Every single record below is to be reproduced exactly.

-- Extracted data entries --

* * * * * * *

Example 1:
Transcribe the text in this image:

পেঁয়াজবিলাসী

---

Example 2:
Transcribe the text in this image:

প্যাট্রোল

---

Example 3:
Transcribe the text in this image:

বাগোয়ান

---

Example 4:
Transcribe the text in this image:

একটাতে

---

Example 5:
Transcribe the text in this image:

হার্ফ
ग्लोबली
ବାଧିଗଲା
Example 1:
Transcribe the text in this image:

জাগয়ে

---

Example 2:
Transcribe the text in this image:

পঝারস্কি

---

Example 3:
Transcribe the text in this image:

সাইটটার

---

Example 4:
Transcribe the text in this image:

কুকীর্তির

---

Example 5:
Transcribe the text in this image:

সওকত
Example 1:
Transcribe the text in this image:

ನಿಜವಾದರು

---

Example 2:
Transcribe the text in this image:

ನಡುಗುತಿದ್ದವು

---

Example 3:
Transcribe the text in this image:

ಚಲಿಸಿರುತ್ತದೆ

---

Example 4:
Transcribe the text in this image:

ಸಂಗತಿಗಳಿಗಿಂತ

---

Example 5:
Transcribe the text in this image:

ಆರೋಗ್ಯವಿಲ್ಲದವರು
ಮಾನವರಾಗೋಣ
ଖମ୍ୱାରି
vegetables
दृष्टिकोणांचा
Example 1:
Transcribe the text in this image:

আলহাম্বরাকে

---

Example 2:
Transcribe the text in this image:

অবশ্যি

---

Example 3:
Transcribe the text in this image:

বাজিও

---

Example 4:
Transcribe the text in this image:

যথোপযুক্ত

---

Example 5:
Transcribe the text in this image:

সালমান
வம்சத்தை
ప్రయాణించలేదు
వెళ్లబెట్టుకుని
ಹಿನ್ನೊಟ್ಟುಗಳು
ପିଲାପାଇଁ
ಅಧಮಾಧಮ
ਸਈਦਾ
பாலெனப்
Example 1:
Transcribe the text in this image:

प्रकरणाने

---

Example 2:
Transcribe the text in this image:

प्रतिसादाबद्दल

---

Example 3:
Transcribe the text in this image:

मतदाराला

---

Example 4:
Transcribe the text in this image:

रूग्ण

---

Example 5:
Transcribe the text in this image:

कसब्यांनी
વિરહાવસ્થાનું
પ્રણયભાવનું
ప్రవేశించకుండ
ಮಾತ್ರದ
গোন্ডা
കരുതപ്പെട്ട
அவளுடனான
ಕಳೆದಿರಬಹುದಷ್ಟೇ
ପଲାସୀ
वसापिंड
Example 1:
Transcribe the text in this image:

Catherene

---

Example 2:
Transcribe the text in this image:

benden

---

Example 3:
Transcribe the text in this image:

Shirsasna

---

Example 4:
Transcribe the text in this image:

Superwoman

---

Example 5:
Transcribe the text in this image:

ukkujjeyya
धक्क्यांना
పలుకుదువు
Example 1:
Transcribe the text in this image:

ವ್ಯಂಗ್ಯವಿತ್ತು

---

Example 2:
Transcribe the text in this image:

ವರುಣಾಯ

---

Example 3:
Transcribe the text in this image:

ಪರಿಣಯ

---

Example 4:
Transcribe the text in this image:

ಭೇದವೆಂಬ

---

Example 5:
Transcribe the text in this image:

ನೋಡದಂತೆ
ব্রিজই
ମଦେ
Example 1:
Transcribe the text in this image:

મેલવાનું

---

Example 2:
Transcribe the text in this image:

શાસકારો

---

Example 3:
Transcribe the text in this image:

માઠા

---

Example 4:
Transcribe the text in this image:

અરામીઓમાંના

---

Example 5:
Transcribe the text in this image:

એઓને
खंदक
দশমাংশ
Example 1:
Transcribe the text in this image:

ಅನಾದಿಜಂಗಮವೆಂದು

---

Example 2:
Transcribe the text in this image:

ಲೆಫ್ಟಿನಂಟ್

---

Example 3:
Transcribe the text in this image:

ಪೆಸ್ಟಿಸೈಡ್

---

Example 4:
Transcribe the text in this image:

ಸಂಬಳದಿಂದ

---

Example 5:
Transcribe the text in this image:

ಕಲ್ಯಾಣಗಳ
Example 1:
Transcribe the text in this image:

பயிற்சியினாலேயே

* * * * * * *

-- Answer to this exercise --
Example 1:
Transcribe the text in this image:

পেঁয়াজবিলাসী

---

Example 2:
Transcribe the text in this image:

প্যাট্রোল

---

Example 3:
Transcribe the text in this image:

বাগোয়ান

---

Example 4:
Transcribe the text in this image:

একটাতে

---

Example 5:
Transcribe the text in this image:

হার্ফ
ग्लोबली
ବାଧିଗଲା
Example 1:
Transcribe the text in this image:

জাগয়ে

---

Example 2:
Transcribe the text in this image:

পঝারস্কি

---

Example 3:
Transcribe the text in this image:

সাইটটার

---

Example 4:
Transcribe the text in this image:

কুকীর্তির

---

Example 5:
Transcribe the text in this image:

সওকত
Example 1:
Transcribe the text in this image:

ನಿಜವಾದರು

---

Example 2:
Transcribe the text in this image:

ನಡುಗುತಿದ್ದವು

---

Example 3:
Transcribe the text in this image:

ಚಲಿಸಿರುತ್ತದೆ

---

Example 4:
Transcribe the text in this image:

ಸಂಗತಿಗಳಿಗಿಂತ

---

Example 5:
Transcribe the text in this image:

ಆರೋಗ್ಯವಿಲ್ಲದವರು
ಮಾನವರಾಗೋಣ
ଖମ୍ୱାରି
vegetables
दृष्टिकोणांचा
Example 1:
Transcribe the text in this image:

আলহাম্বরাকে

---

Example 2:
Transcribe the text in this image:

অবশ্যি

---

Example 3:
Transcribe the text in this image:

বাজিও

---

Example 4:
Transcribe the text in this image:

যথোপযুক্ত

---

Example 5:
Transcribe the text in this image:

সালমান
வம்சத்தை
ప్రయాణించలేదు
వెళ్లబెట్టుకుని
ಹಿನ್ನೊಟ್ಟುಗಳು
ପିଲାପାଇଁ
ಅಧಮಾಧಮ
ਸਈਦਾ
பாலெனப்
Example 1:
Transcribe the text in this image:

प्रकरणाने

---

Example 2:
Transcribe the text in this image:

प्रतिसादाबद्दल

---

Example 3:
Transcribe the text in this image:

मतदाराला

---

Example 4:
Transcribe the text in this image:

रूग्ण

---

Example 5:
Transcribe the text in this image:

कसब्यांनी
વિરહાવસ્થાનું
પ્રણયભાવનું
ప్రవేశించకుండ
ಮಾತ್ರದ
গোন্ডা
കരുതപ്പെട്ട
அவளுடனான
ಕಳೆದಿರಬಹುದಷ್ಟೇ
ପଲାସୀ
वसापिंड
Example 1:
Transcribe the text in this image:

Catherene

---

Example 2:
Transcribe the text in this image:

benden

---

Example 3:
Transcribe the text in this image:

Shirsasna

---

Example 4:
Transcribe the text in this image:

Superwoman

---

Example 5:
Transcribe the text in this image:

ukkujjeyya
धक्क्यांना
పలుకుదువు
Example 1:
Transcribe the text in this image:

ವ್ಯಂಗ್ಯವಿತ್ತು

---

Example 2:
Transcribe the text in this image:

ವರುಣಾಯ

---

Example 3:
Transcribe the text in this image:

ಪರಿಣಯ

---

Example 4:
Transcribe the text in this image:

ಭೇದವೆಂಬ

---

Example 5:
Transcribe the text in this image:

ನೋಡದಂತೆ
ব্রিজই
ମଦେ
Example 1:
Transcribe the text in this image:

મેલવાનું

---

Example 2:
Transcribe the text in this image:

શાસકારો

---

Example 3:
Transcribe the text in this image:

માઠા

---

Example 4:
Transcribe the text in this image:

અરામીઓમાંના

---

Example 5:
Transcribe the text in this image:

એઓને
खंदक
দশমাংশ
Example 1:
Transcribe the text in this image:

ಅನಾದಿಜಂಗಮವೆಂದು

---

Example 2:
Transcribe the text in this image:

ಲೆಫ್ಟಿನಂಟ್

---

Example 3:
Transcribe the text in this image:

ಪೆಸ್ಟಿಸೈಡ್

---

Example 4:
Transcribe the text in this image:

ಸಂಬಳದಿಂದ

---

Example 5:
Transcribe the text in this image:

ಕಲ್ಯಾಣಗಳ
Example 1:
Transcribe the text in this image:

பயிற்சியினாலேயே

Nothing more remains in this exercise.